SprayingOne important but highly overlooked part of canvas print is the spray coat. It protects the print from damage during stretching and over the course of its lifetime. If done correctly it goes unnoticed, but if done incorrectly it can highly degrade the visual appeal of your print. The modern standard and most effective tool to use for spraying is a High Volume Low Pressure Spray Gun (HPLV). Following the steps explained below will help you achieve a high quality finish that will protect your piece and will add to its appearance.
A number of varnishes come with too high of a viscosity to be sprayed and must be watered down. The traditional method of determining the right ratio of varnish to water is trial and error, however, there is an alternative. One can use an instrument called a Zahn Cup, which gives the time that it takes a standard amount of liquid (40cc) to flow out of a opening at the bottom. We recommend that if you choose to use a Zahn Cup to determine the right mixture that you shoot for a time from 24-25 seconds. It is important to make sure that you do the test for the Zahn Cup at the temperature as you do your spraying, higher temperatures increase the viscosity of a substance. Using this method eliminates the need for trial and error and can give a more standardized estimate for the correct ration.
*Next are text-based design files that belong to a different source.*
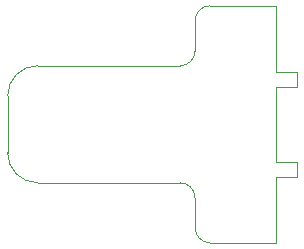
<source format=gbr>
%TF.GenerationSoftware,KiCad,Pcbnew,(5.1.9-0-10_14)*%
%TF.CreationDate,2021-02-05T22:05:55+01:00*%
%TF.ProjectId,itho_rv_sensor,6974686f-5f72-4765-9f73-656e736f722e,rev?*%
%TF.SameCoordinates,Original*%
%TF.FileFunction,Profile,NP*%
%FSLAX46Y46*%
G04 Gerber Fmt 4.6, Leading zero omitted, Abs format (unit mm)*
G04 Created by KiCad (PCBNEW (5.1.9-0-10_14)) date 2021-02-05 22:05:55*
%MOMM*%
%LPD*%
G01*
G04 APERTURE LIST*
%TA.AperFunction,Profile*%
%ADD10C,0.050000*%
%TD*%
G04 APERTURE END LIST*
D10*
X130048000Y-110871000D02*
X130048000Y-108331000D01*
X130048000Y-95885000D02*
X130048000Y-93345000D01*
X136906000Y-97663000D02*
X136906000Y-92075000D01*
X138684000Y-97663000D02*
X136906000Y-97663000D01*
X138684000Y-98933000D02*
X138684000Y-97663000D01*
X136906000Y-98933000D02*
X138684000Y-98933000D01*
X136906000Y-105283000D02*
X136906000Y-98933000D01*
X138684000Y-105283000D02*
X136906000Y-105283000D01*
X138684000Y-106553000D02*
X138684000Y-105283000D01*
X136906000Y-106553000D02*
X138684000Y-106553000D01*
X136906000Y-112141000D02*
X136906000Y-106553000D01*
X130048000Y-95885000D02*
G75*
G02*
X128778000Y-97155000I-1270000J0D01*
G01*
X128778000Y-107061000D02*
G75*
G02*
X130048000Y-108331000I0J-1270000D01*
G01*
X131318000Y-112141000D02*
G75*
G02*
X130048000Y-110871000I0J1270000D01*
G01*
X130048000Y-93345000D02*
G75*
G02*
X131318000Y-92075000I1270000J0D01*
G01*
X128778000Y-107061000D02*
X116713000Y-107061000D01*
X116713000Y-107061000D02*
G75*
G02*
X114173000Y-104521000I0J2540000D01*
G01*
X116713000Y-97155000D02*
X128778000Y-97155000D01*
X114173000Y-99695000D02*
G75*
G02*
X116713000Y-97155000I2540000J0D01*
G01*
X131318000Y-112141000D02*
X136906000Y-112141000D01*
X114173000Y-99695000D02*
X114173000Y-104521000D01*
X136906000Y-92075000D02*
X131318000Y-92075000D01*
M02*

</source>
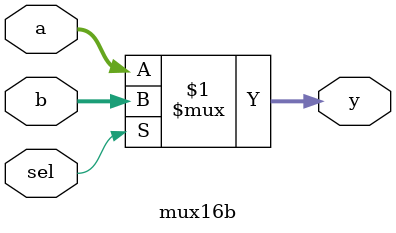
<source format=v>
module mux16b (
    input wire [15:0] a,  // Đầu vào 16 bit thứ nhất
    input wire [15:0] b,  // Đầu vào 16 bit thứ hai
    input wire sel,       // Đường chọn
    output wire [15:0] y  // Đầu ra 16 bit
);
    assign y = sel ? b : a;
endmodule

</source>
After verifying that the varnish is of the right viscosity the next step is setting up your surroundings. The print should be in a well-lit area so that all the varnish is visible when sprayed and any blemishes easily seen and the spray hits evenly from all directions hit in the same place. If it is angled incorrectly then it will accumulate more thickly in one portion and leave a line on the print. Having a location where the print can dry safely after being sprayed is also something to consider. Spraying in a busy studio where it is likely to be hit or moved prior to drying is not the best location.
Once you have your varnish mixture and location set up, the next step is determining the prior spraying distance and angle. We usually stand where the spray gun is approximately 12-14 inches from the canvas, this gives a nice even coating without being too thick, and a psi range that allows an even coating. The strength of different guns varies at psi ranges so there is no set psi, just find whatever pressure gives you a nice, even coating on your canvas.
A technique that we have found effective at reducing overlap in coats is to use a different number of passes in every coat. Lets say you were putting on a coat from left to right and the first coat you used 8 passes, the next one you would use a number of passes such as 6 or 10. This spreads out the edges of each pass so that they don’t all end up in the same area and increases consistency.
We recommend going with multiple thinner coats, rather then one or two thick coats, the reason for this is it reduces room for error. When a thick coat is applied to a canvas it has a much higher chance of running and creating blemishes, while a thinner coat does not have this problem. Matte canvas prints require more coats then a comparable glossy canvas and this should also be accounted for. A larger number of thinner coats also allows for a more precise finish, when you reach your desired appearance you simply stop there.
Following these simple steps can help you properly coat your finished canvas prints and prepare them to be professionally framed and displayed.